A genome-first approach to aggregating rare genetic variants in LMNA for association with electronic health record phenotypes

Abstract

Purpose: "Genome-first" approaches, in which genetic sequencing is agnostically linked to associated phenotypes, can enhance our understanding of rare variants' contributions to disease. Loss-of-function variants in LMNA cause a range of rare diseases, including cardiomyopathy.

Methods: We leveraged exome sequencing from 11,451 unselected individuals in the Penn Medicine Biobank to associate rare variants in LMNA with diverse electronic health record (EHR)-derived phenotypes. We used Rare Exome Variant Ensemble Learner (REVEL) to annotate rare missense variants, clustered predicted deleterious and loss-of-function variants into a "gene burden" (N = 72 individuals), and performed a phenome-wide association study (PheWAS). Major findings were replicated in DiscovEHR.

Results: The LMNA gene burden was significantly associated with primary cardiomyopathy (p = 1.78E-11) and cardiac conduction disorders (p = 5.27E-07). Most patients had not been clinically diagnosed with LMNA cardiomyopathy. We also noted an association with chronic kidney disease (p = 1.13E-06). Regression analyses on echocardiography and serum labs revealed that LMNA variant carriers had dilated cardiomyopathy and primary renal disease.

Conclusion: Pathogenic LMNA variants are an underdiagnosed cause of cardiomyopathy. We also find that LMNA loss of function may be a primary cause of renal disease. Finally, we show the value of aggregating rare, annotated variants into a gene burden and using PheWAS to identify novel ontologies for pleiotropic human genes.

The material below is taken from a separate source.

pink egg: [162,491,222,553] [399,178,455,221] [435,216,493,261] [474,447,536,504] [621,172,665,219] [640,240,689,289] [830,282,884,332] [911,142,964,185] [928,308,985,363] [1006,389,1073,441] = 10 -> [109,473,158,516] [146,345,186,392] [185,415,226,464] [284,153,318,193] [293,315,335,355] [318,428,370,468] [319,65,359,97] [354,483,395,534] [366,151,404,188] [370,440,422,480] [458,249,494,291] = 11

Keywords: LMNA; electronic health records (EHRs); genome-first; phenome-wide association studies (PheWAS); rare variants.

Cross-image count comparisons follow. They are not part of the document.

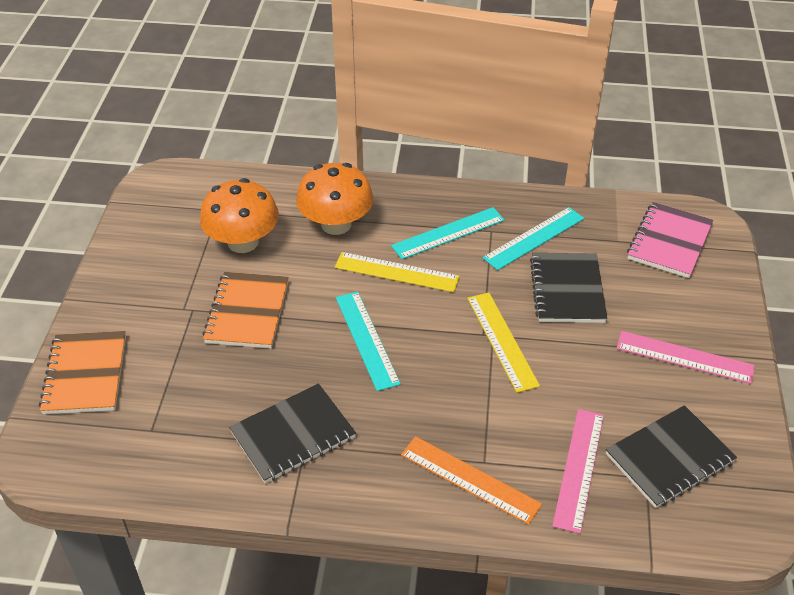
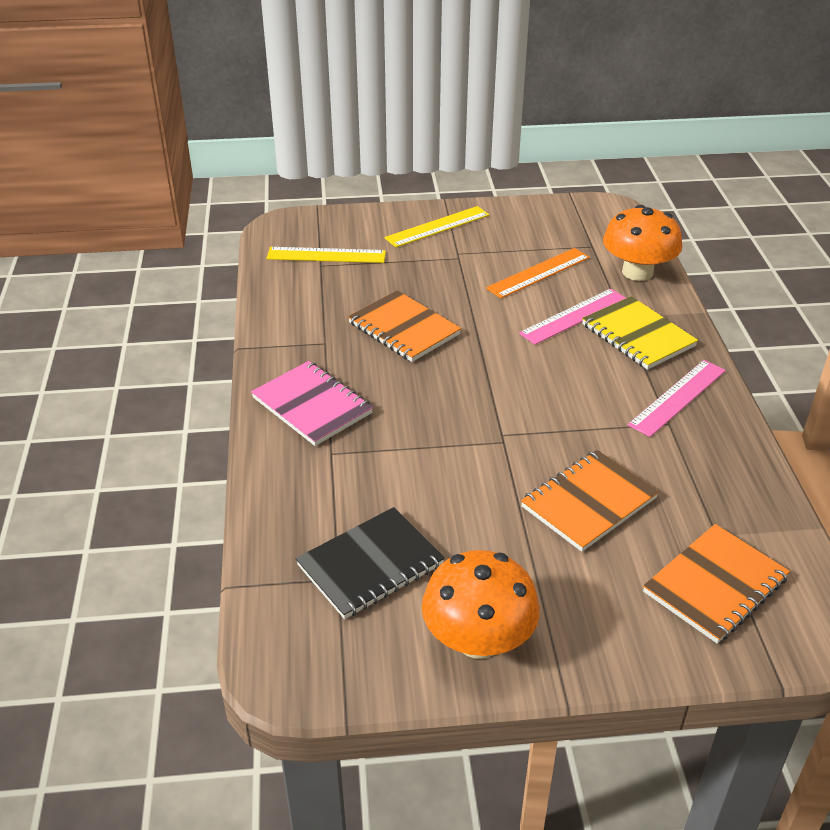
black notebook: [229,383,356,483] [530,253,607,323] [606,405,737,508] = 3 -> [296,507,445,619] = 1
orange notebook: [39,331,126,414] [202,272,289,349] = 2 -> [348,290,461,362] [521,450,659,552] [643,524,790,644] = 3
turquoise ruler: [336,292,401,391] [391,207,505,259] [483,207,584,270] = 3 -> none = 0
yellow notebook: none = 0 -> [582,296,698,370] = 1

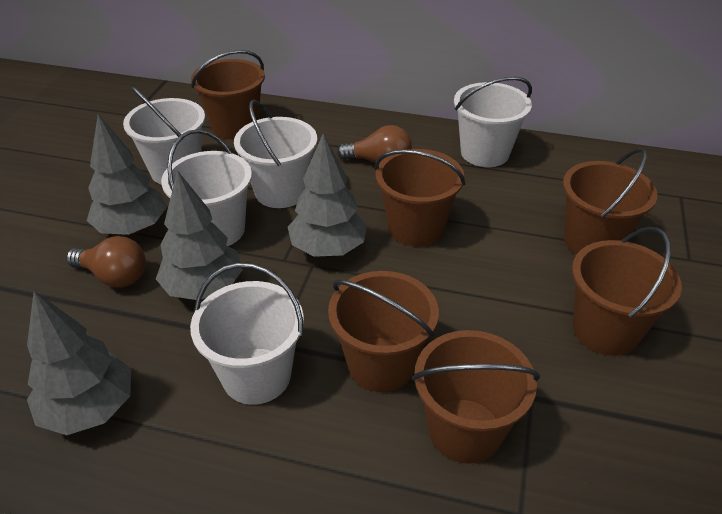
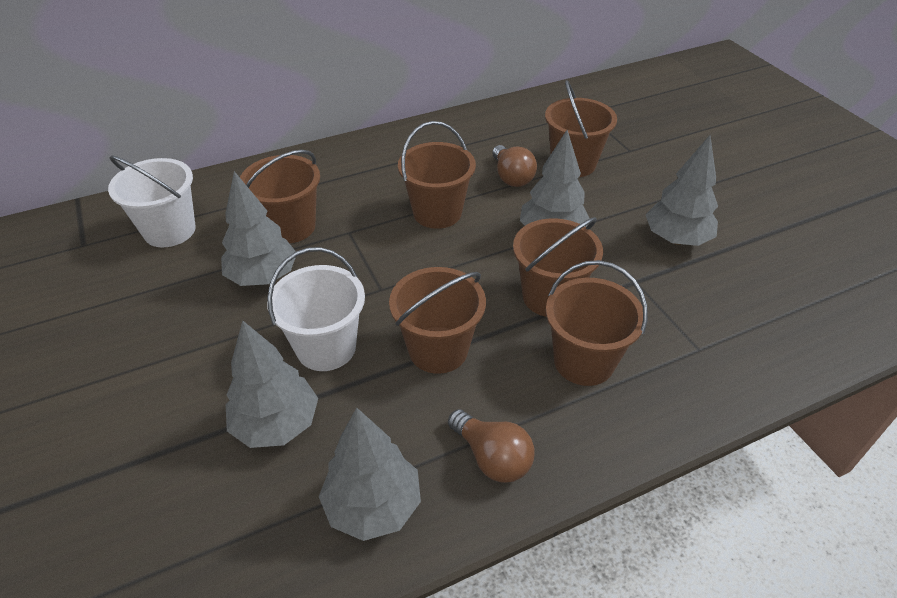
grey tree: [27,291,131,435] [87,114,167,235] [156,170,243,300] [288,133,367,257] = 4 -> [221,171,296,286] [226,320,318,448] [319,408,421,541] [520,130,590,227] [646,135,718,246] = 5
white bucket: [123,86,205,185] [161,129,252,246] [190,263,304,405] [234,100,317,208] [454,77,532,167] = 5 -> [108,155,196,247] [267,247,365,371] = 2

Fig. 1. Phenome-wide association studies (PheWAS) of predicted deleterious LMNA variants.

Gene burden tests of association for predicted loss-of-function (pLOF) variants and predicted deleterious missense variants in LMNA. (a) Gene burden PheWAS of pLOF variants (N = 11 carriers) and missense variants predicted to be deleterious by 5/5 algorithms (SIFT, PolyPhen2 HumDiv, PolyPhen2 HumVar, MutationTaster, and LRT; N = 24). The blue line represents a p value of 0.05, and the red line represents the Bonferroni corrected significance threshold to adjust for multiple testing (p = 0.05/333). (b) Plot of p value for gene burden association with “primary/intrinsic cardiomyopathy” using pLOF variants and missense variants predicted to be deleterious per various REVEL cutoff scores as well as 5/5 algorithms. Each point is labeled with the number of exome-sequenced individuals who are carriers for missense variants in each threshold category without using a minor allele frequency threshold. (c) Venn diagram of number of exome-sequenced carriers for missense variants predicted to be deleterious by 5/5 algorithms and/or with a REVEL score ≥0.65. (d) Gene burden PheWAS of pLOF variants (N = 11) and missense variants with REVEL scores of at least 0.65 (N = 61). The blue line represents a p value of 0.05, and the red line represents the Bonferroni corrected significance threshold to adjust for multiple testing (p = 0.05/333).